(begin)
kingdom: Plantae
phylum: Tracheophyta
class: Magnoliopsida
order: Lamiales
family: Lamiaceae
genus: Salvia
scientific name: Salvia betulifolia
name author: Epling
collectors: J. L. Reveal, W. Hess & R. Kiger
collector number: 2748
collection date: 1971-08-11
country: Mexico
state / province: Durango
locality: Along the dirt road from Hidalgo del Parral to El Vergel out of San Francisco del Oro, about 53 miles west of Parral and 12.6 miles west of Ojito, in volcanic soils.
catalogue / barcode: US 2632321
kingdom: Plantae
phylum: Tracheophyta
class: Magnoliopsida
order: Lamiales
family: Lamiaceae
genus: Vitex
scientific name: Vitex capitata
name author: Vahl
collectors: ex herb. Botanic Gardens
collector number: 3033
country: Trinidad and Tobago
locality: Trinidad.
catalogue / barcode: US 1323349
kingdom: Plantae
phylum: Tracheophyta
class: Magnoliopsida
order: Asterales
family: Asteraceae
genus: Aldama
(end)
Task instructions:
Change each "collector number" in the records to "collection number" and write all the lines out again, leaving everything else the same.

Result of this exercise:
kingdom: Plantae
phylum: Tracheophyta
class: Magnoliopsida
order: Lamiales
family: Lamiaceae
genus: Salvia
scientific name: Salvia betulifolia
name author: Epling
collectors: J. L. Reveal, W. Hess & R. Kiger
collection number: 2748
collection date: 1971-08-11
country: Mexico
state / province: Durango
locality: Along the dirt road from Hidalgo del Parral to El Vergel out of San Francisco del Oro, about 53 miles west of Parral and 12.6 miles west of Ojito, in volcanic soils.
catalogue / barcode: US 2632321
kingdom: Plantae
phylum: Tracheophyta
class: Magnoliopsida
order: Lamiales
family: Lamiaceae
genus: Vitex
scientific name: Vitex capitata
name author: Vahl
collectors: ex herb. Botanic Gardens
collection number: 3033
country: Trinidad and Tobago
locality: Trinidad.
catalogue / barcode: US 1323349
kingdom: Plantae
phylum: Tracheophyta
class: Magnoliopsida
order: Asterales
family: Asteraceae
genus: Aldama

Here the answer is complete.